Archive: my noob presets


8th December 2004 20:39 UTC

my noob presets
I'm new to AVSing, well actually I've been playing around with it for quite some time now, and I've almost made enough presets for a pack, but I thought it would be a good idea for me to put up a few presets for download, so I could get some critisim on my presets before I start spamming them all over. So please if you download theese presets drop me a line.

I know that most of theese presets need some more work, may not have any framerate- or aspect compensation, but I haven't had a lot of time to do that sort of thing lately.


9th December 2004 08:03 UTC

First you have to attach a file.


9th December 2004 11:18 UTC

I feel very stupid right now, I thought I had attached the file, anyways I uploaded the presets to deviantART:

http://www.deviantart.com/download/13018516/


9th December 2004 16:15 UTC

not bad start at all, nice presets here :) but your suggestions about avs settings is horribly wrong. Read on for more:

Always set the rendering performance to high framerate.
If you want to, you can enable pixeldoubling, but it is usually a huge quality loss in small window sizes :)

edit/
When using modern skins, go to some settings for them that has a performace slider for skin visual thingies, and set their performance to minimum. that makes the skin look choppy and ugly, but gives AVS an impressive performance boost.
/edit

Settings for full performance, bad smoothness and a "bit more" of CPU usage:

- disable wait for retrace
- set priority to HIGHEST
- disable page flipping (fullscreen option)

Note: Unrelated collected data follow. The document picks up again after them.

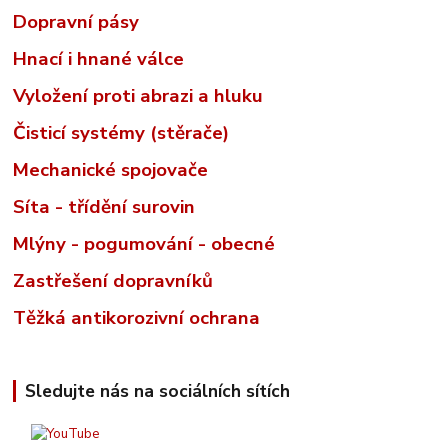
Dopravní pásy
Hnací i hnané válce
Vyložení proti abrazi a hluku
Čisticí systémy (stěrače)
Mechanické spojovače
Síta - třídění surovin
Mlýny - pogumování - obecné
Zastřešení dopravníků
Těžká antikorozivní ochrana
Sledujte nás na sociálních sítích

Settings for smoothness and lower CPU usage:

- enable wait for retrace
- set priority to Same as winamp (usuall the best choice)
- enable page flipping (fullscreen option)

Wait for retrace makes the preset a lot smoother, and the beat detection is also somewhat better with it. Page flipping turned on means no more horizontal glitches on the screen :)


10th December 2004 09:08 UTC

Thanks for the hints an the reply, but I'd still recommend using idle priority, so AVS won't take processing power awy from anything else, although it makes AVS run like a dog on virus infected computers.

I'm gonna change the part about wait for retrace to on, I only recommended it off, because my computer has a "special" graphics card, which makes AVS stick to very odd framerates for instance there is no framerate between 64 and 32, and because wait for retrace forces the framerate below 60 (with my screen), no AVS's can run at above 32 fps on my maschine with wait for retrace on.
But I don't have that problem anymore.

I do not like pixel doubling though, because it halves the resolution, but actually halving the resolution gives better framerates, on my comp.


15th December 2004 06:58 UTC

pixel doubling gives better frame rates on all machines becuase it's halfing the resolution which halves the power needed to render it. As for other settings, people would have customised it for their own use, most commonly, for higer framerate and smoothness. Sure this will kill your cpu, but how can you do anything else with your compy when your watching avs? if you want to do something else, just close it.